■ **Request 1**:
Quote the passage on the Hustler Fund below word for word, starting with "So the government" and going on through "billion every year.".
-- START Text excerpt --
The cost of operating a retail fund is at best 2%. Put simply, for every Ksh10 lent out, they will use Ksh2 for administration.

3. Cost of the money:

The cost of short-term borrowing for the government, the 91-day t-bill is about 9%. Put simply, for every Ksh100 lent, they will use Ksh9 to source the funds.

If you add up the cost of credit of 40% (or whatever number you want to assume), plus the 2% administration cost and the 9% cost of money, you are getting to a total cost of 51%.

So the government is getting money at a total cost of 51% and lending it out at a total interest of 8%, hence a net loss of 43% for every shilling lent. That means, for the Ksh50 billion per year to the Hustler Fund, they will lose Ksh22 billion every year.

That is not a sustainable model, hence my view is that its just a populist but unsustainable model. It seems like it was simply paying back the hustlers for their vote. It was settling a political debt.
-- END Text excerpt --
-- START Data to use --
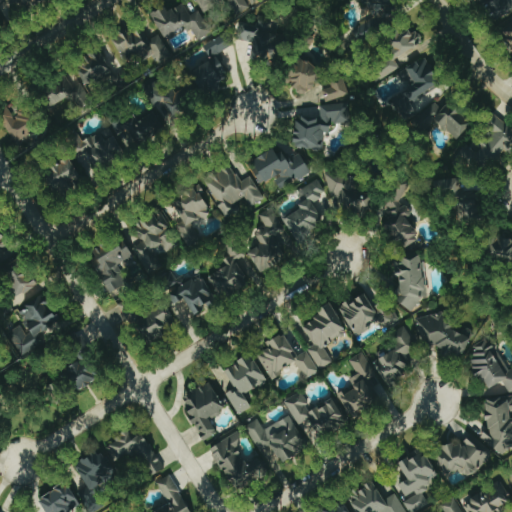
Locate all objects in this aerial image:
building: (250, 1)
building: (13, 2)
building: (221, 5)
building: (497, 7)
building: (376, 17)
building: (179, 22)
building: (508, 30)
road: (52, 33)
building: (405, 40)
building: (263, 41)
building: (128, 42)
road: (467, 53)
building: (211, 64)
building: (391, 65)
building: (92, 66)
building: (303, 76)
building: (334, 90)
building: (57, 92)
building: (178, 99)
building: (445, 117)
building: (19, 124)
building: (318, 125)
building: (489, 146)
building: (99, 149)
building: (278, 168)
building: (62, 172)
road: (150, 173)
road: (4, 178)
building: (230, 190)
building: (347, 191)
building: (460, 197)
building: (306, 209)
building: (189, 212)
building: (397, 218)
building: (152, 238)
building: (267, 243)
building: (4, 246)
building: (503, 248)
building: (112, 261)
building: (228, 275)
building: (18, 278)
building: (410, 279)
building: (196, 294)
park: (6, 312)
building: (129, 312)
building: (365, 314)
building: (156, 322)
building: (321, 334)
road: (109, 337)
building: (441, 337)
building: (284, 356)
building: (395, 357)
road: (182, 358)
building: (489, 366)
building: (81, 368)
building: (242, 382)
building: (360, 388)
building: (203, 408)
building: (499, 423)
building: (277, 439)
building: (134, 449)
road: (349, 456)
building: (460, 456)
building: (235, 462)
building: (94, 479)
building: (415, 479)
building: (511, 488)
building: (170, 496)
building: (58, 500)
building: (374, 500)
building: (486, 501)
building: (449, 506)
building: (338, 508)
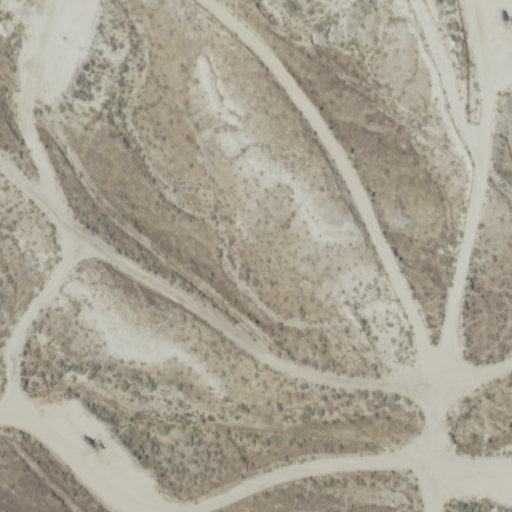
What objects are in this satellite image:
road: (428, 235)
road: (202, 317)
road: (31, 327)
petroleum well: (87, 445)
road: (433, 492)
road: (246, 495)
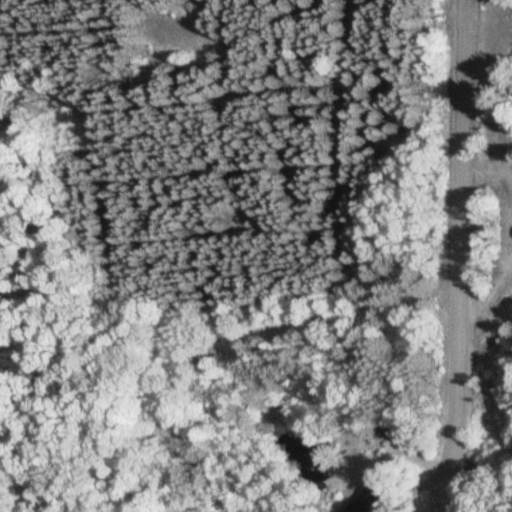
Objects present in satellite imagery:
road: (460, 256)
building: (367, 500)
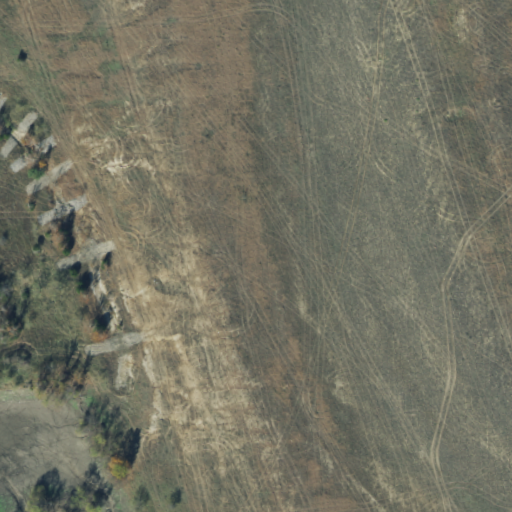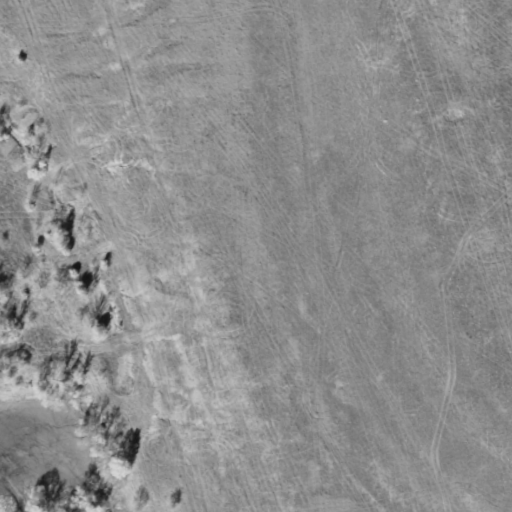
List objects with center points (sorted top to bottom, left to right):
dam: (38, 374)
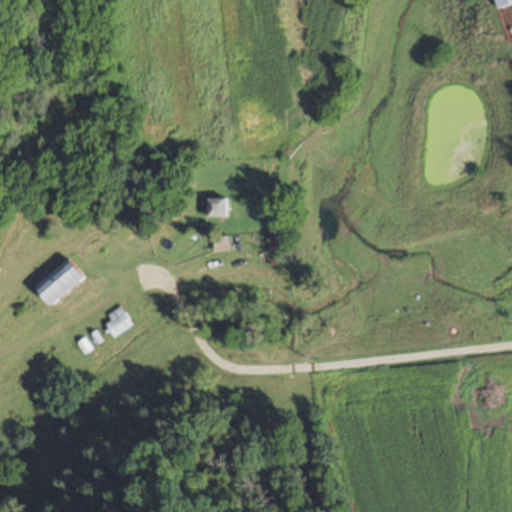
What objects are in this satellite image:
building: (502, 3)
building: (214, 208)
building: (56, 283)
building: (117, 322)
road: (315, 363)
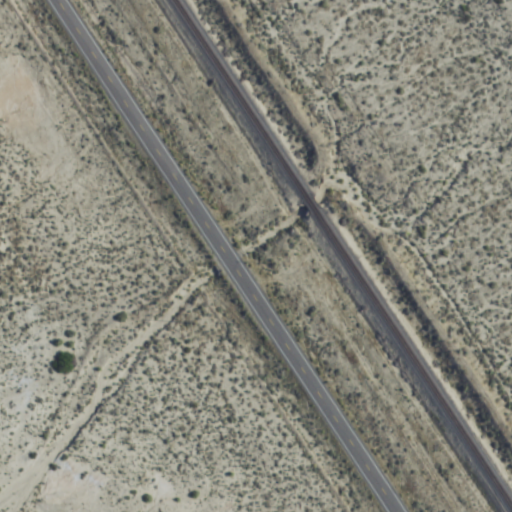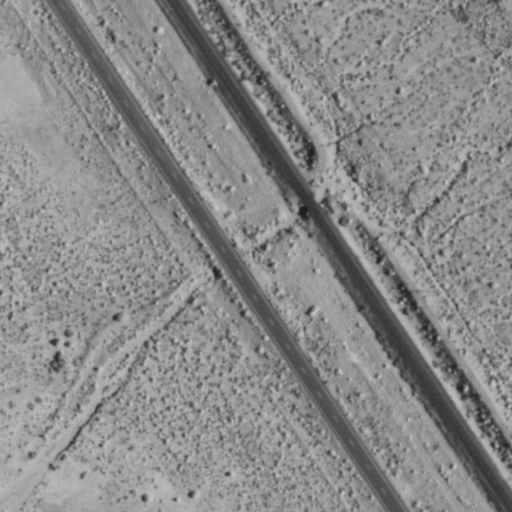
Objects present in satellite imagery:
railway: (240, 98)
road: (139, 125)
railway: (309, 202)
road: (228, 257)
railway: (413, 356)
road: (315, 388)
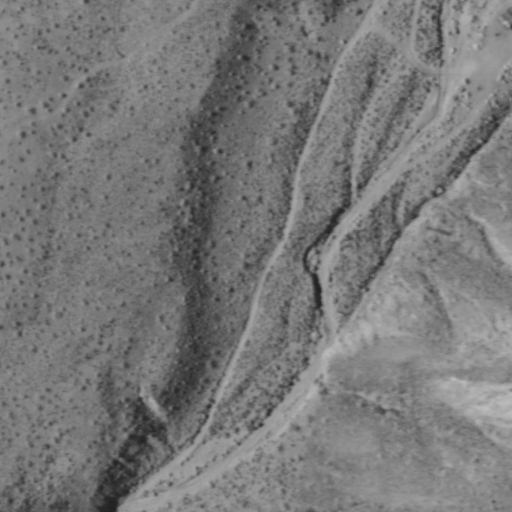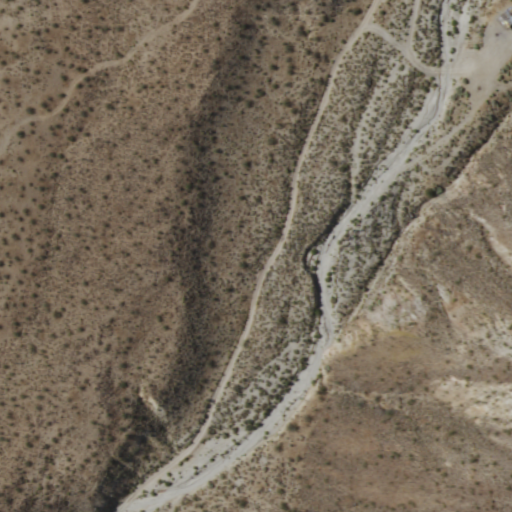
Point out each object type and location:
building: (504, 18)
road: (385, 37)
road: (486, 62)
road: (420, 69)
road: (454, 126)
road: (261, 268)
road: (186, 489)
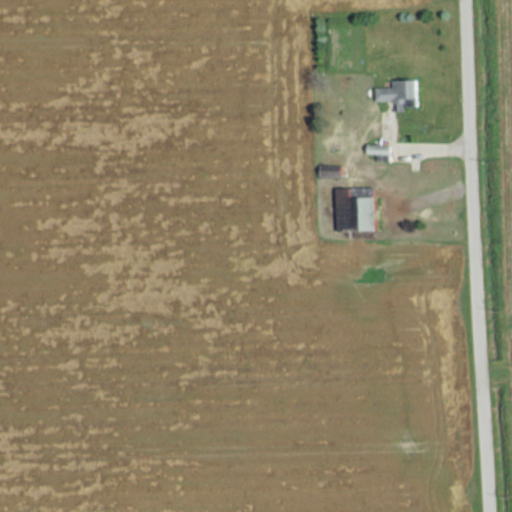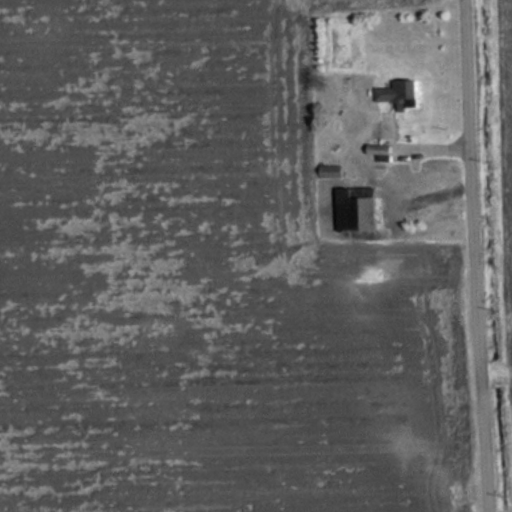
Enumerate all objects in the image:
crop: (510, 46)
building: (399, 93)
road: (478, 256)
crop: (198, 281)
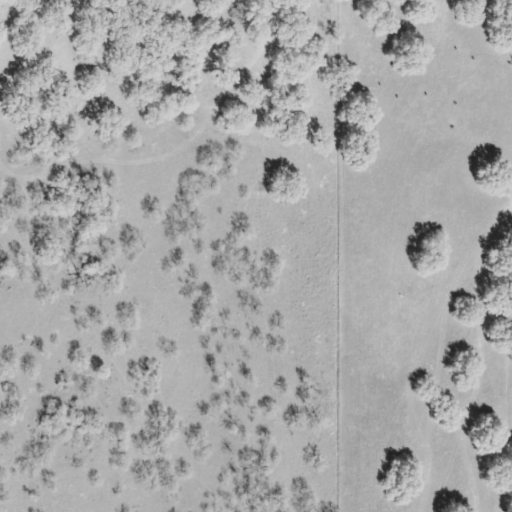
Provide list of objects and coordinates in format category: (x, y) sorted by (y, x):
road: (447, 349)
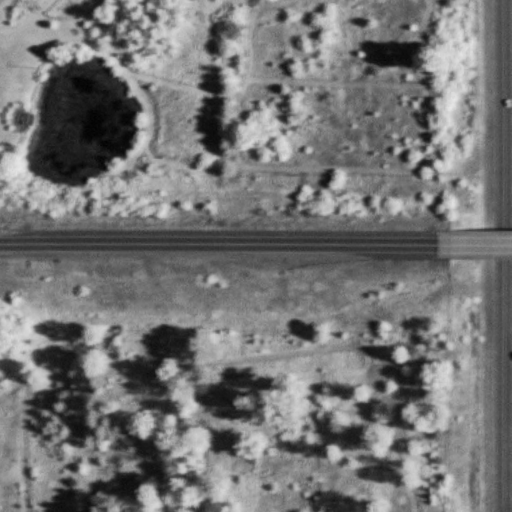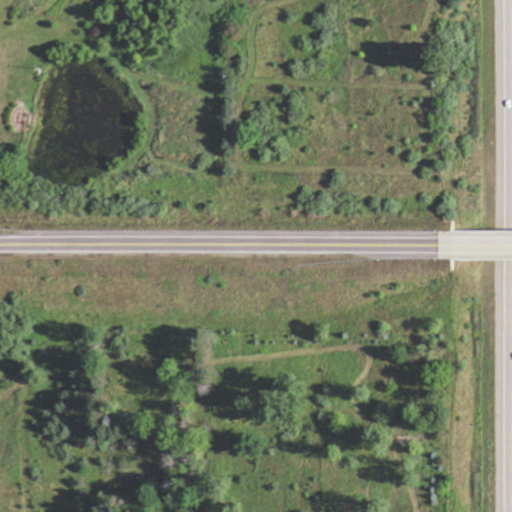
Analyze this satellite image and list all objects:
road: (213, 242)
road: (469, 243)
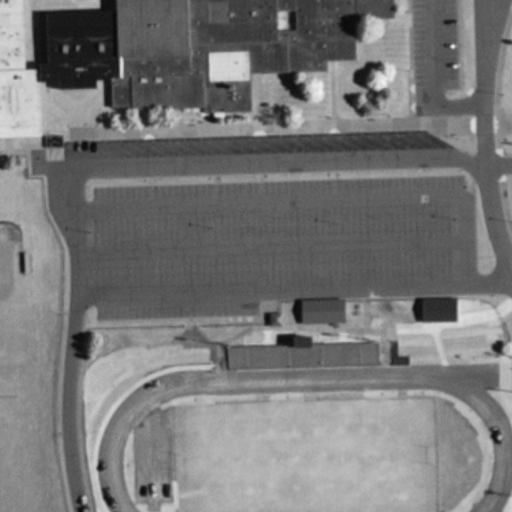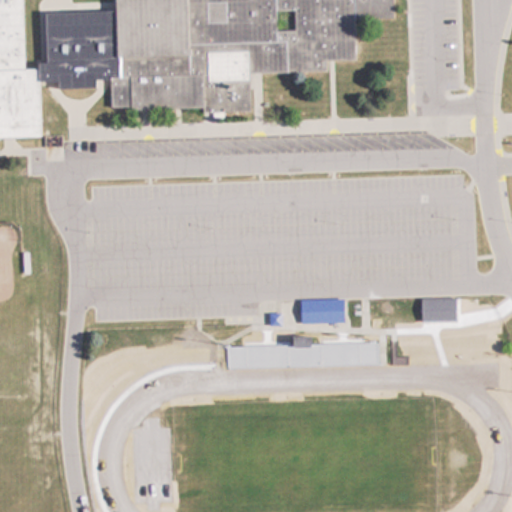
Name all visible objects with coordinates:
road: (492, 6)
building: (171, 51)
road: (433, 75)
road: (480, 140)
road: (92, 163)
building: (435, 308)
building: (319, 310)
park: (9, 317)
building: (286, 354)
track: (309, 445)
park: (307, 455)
-- END Data to use --
■ **Request 2**:
Pull out every line of the rows above that contains the string "this", and copy each one unchanged.

■ **Answer 1**:
So the government is getting money at a total cost of 51% and lending it out at a total interest of 8%, hence a net loss of 43% for every shilling lent. That means, for the Ksh50 billion per year to the Hustler Fund, they will lose Ksh22 billion every year.

■ **Answer 2**:
Locate all objects in this aerial image:
What objects are in this satellite image:
What objects are in this satellite image:
Analyze this satellite image and list all objects:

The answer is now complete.